Using the sloping topology of the site, the roof – which in effect is a disc filled with water meant to act like a mirror to the elements – is at waist height near the gallery, but low enough to allow access beneath at the sides furthest away from the gallery. The roof is like a temporary cover over an archeological dig while the contents beneath feel as though they’ve been with us a long time, like a Roman amphitheatre rediscovered. This is all very ftting for a project that is all about what has gone before.
It feels very much of its place, the topography guides you in and there are no barriers to the space, other than the subtleties of suggested ingress such as paths bordered by the kind of grass that parks usually dot with ‘Keep off…’ signs.

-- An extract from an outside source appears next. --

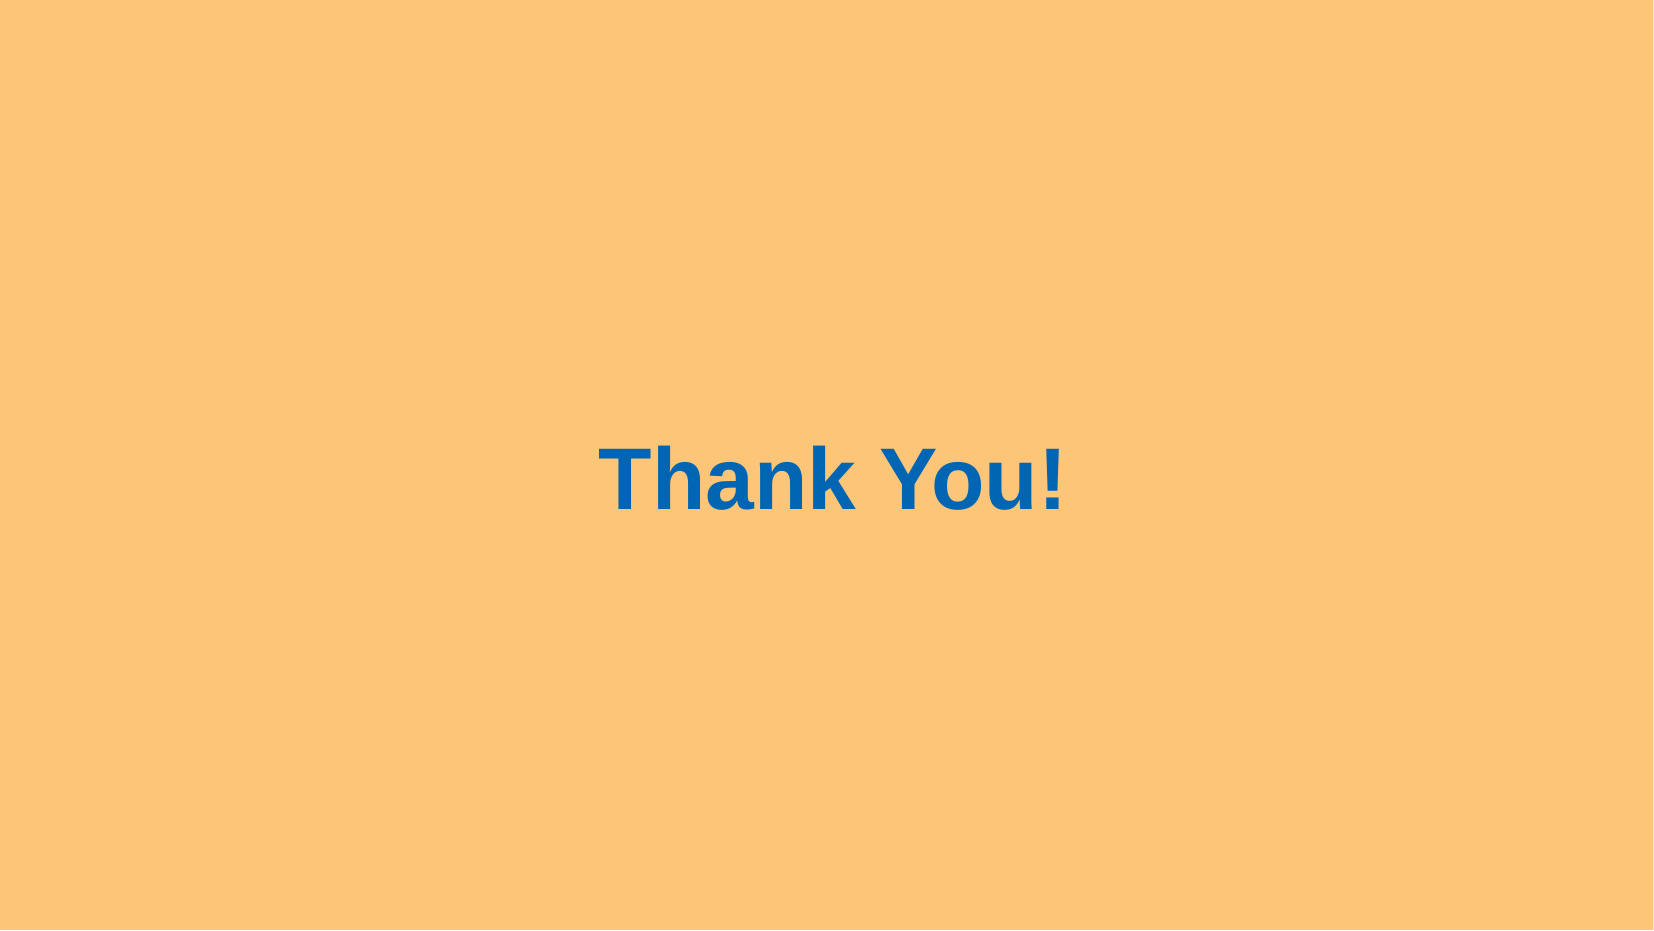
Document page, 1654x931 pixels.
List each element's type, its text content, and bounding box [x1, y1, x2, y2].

text_box Thank You! [388, 423, 1278, 536]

The basic premise is very simple. H&dM has chosen to dig down to the watertable and, in so doing, reveal the foundations of the 11 pavilions that have gone before. A circle offset from the roof acts as the frame for the geometry that is revealed below. There are, however, no big concrete foundations left over; the basis is more notional – though there are apparently subtle changes in the earth where it has been replaced and refilled.
‘We know exactly what has happened, because we have images and drawings. Everything is recorded. If you lay them on top of each other they create this kind of amazing, almost seemingly cult-like, structure which is also very beautiful,’ explains Jacques Herzog. ‘So we are given a form… given a kind of landscape. Architecturally we have a form without having to invent it ourselves, which is very typical of what we have done in the past and something that Weiwei also loves very much – discovering things that are there and have their own beauty. We wanted to use that, to reconstruct it in new materials and bring it all up to the same level so that together it would make a landscape that people could use to sit on and hang out in.
‘What I like about it is that it is found and that we can also behave as if it was found – so you never know what is fiction and what is reality. It is very serious because every single trace is fact, but of course it doesn’t exist anymore really… There’s been an editing process.’